-- Instruction --
Leave out the pictures and retype all the entries below exactly.

((

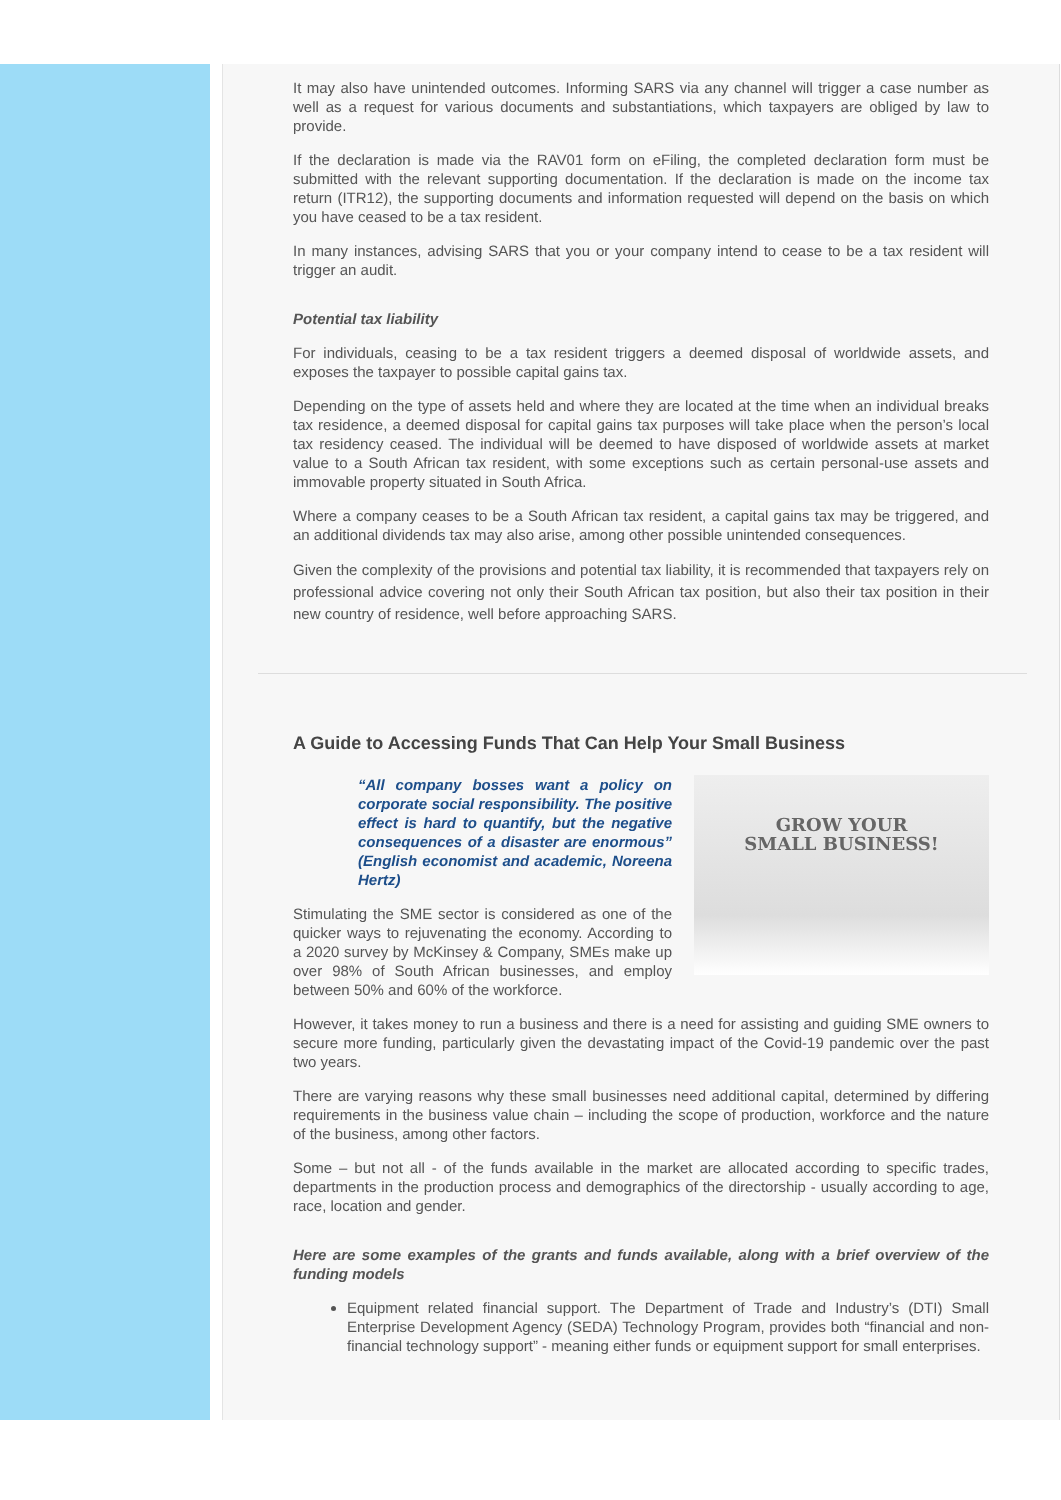It may also have unintended outcomes. Informing SARS via any channel will trigger a case number as well as a request for various documents and substantiations, which taxpayers are obliged by law to provide.
If the declaration is made via the RAV01 form on eFiling, the completed declaration form must be submitted with the relevant supporting documentation. If the declaration is made on the income tax return (ITR12), the supporting documents and information requested will depend on the basis on which you have ceased to be a tax resident.
In many instances, advising SARS that you or your company intend to cease to be a tax resident will trigger an audit.
Potential tax liability
For individuals, ceasing to be a tax resident triggers a deemed disposal of worldwide assets, and exposes the taxpayer to possible capital gains tax.
Depending on the type of assets held and where they are located at the time when an individual breaks tax residence, a deemed disposal for capital gains tax purposes will take place when the person’s local tax residency ceased. The individual will be deemed to have disposed of worldwide assets at market value to a South African tax resident, with some exceptions such as certain personal-use assets and immovable property situated in South Africa.
Where a company ceases to be a South African tax resident, a capital gains tax may be triggered, and an additional dividends tax may also arise, among other possible unintended consequences.
Given the complexity of the provisions and potential tax liability, it is recommended that taxpayers rely on professional advice covering not only their South African tax position, but also their tax position in their new country of residence, well before approaching SARS.
A Guide to Accessing Funds That Can Help Your Small Business
GROW YOUR
SMALL BUSINESS!
“All company bosses want a policy on corporate social responsibility. The positive effect is hard to quantify, but the negative consequences of a disaster are enormous” (English economist and academic, Noreena Hertz)
Stimulating the SME sector is considered as one of the quicker ways to rejuvenating the economy. According to a 2020 survey by McKinsey & Company, SMEs make up over 98% of South African businesses, and employ between 50% and 60% of the workforce.
However, it takes money to run a business and there is a need for assisting and guiding SME owners to secure more funding, particularly given the devastating impact of the Covid-19 pandemic over the past two years.
There are varying reasons why these small businesses need additional capital, determined by differing requirements in the business value chain – including the scope of production, workforce and the nature of the business, among other factors.
Some – but not all - of the funds available in the market are allocated according to specific trades, departments in the production process and demographics of the directorship - usually according to age, race, location and gender.
Here are some examples of the grants and funds available, along with a brief overview of the funding models
Equipment related financial support. The Department of Trade and Industry’s (DTI) Small Enterprise Development Agency (SEDA) Technology Program, provides both “financial and non-financial technology support” - meaning either funds or equipment support for small enterprises.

))

-- Result for this task --
It may also have unintended outcomes. Informing SARS via any channel will trigger a case number as well as a request for various documents and substantiations, which taxpayers are obliged by law to provide.
If the declaration is made via the RAV01 form on eFiling, the completed declaration form must be submitted with the relevant supporting documentation. If the declaration is made on the income tax return (ITR12), the supporting documents and information requested will depend on the basis on which you have ceased to be a tax resident.
In many instances, advising SARS that you or your company intend to cease to be a tax resident will trigger an audit.
Potential tax liability
For individuals, ceasing to be a tax resident triggers a deemed disposal of worldwide assets, and exposes the taxpayer to possible capital gains tax.
Depending on the type of assets held and where they are located at the time when an individual breaks tax residence, a deemed disposal for capital gains tax purposes will take place when the person’s local tax residency ceased. The individual will be deemed to have disposed of worldwide assets at market value to a South African tax resident, with some exceptions such as certain personal-use assets and immovable property situated in South Africa.
Where a company ceases to be a South African tax resident, a capital gains tax may be triggered, and an additional dividends tax may also arise, among other possible unintended consequences.
Given the complexity of the provisions and potential tax liability, it is recommended that taxpayers rely on professional advice covering not only their South African tax position, but also their tax position in their new country of residence, well before approaching SARS.
A Guide to Accessing Funds That Can Help Your Small Business
GROW YOUR
SMALL BUSINESS!
“All company bosses want a policy on corporate social responsibility. The positive effect is hard to quantify, but the negative consequences of a disaster are enormous” (English economist and academic, Noreena Hertz)
Stimulating the SME sector is considered as one of the quicker ways to rejuvenating the economy. According to a 2020 survey by McKinsey & Company, SMEs make up over 98% of South African businesses, and employ between 50% and 60% of the workforce.
However, it takes money to run a business and there is a need for assisting and guiding SME owners to secure more funding, particularly given the devastating impact of the Covid-19 pandemic over the past two years.
There are varying reasons why these small businesses need additional capital, determined by differing requirements in the business value chain – including the scope of production, workforce and the nature of the business, among other factors.
Some – but not all - of the funds available in the market are allocated according to specific trades, departments in the production process and demographics of the directorship - usually according to age, race, location and gender.
Here are some examples of the grants and funds available, along with a brief overview of the funding models
Equipment related financial support. The Department of Trade and Industry’s (DTI) Small Enterprise Development Agency (SEDA) Technology Program, provides both “financial and non-financial technology support” - meaning either funds or equipment support for small enterprises.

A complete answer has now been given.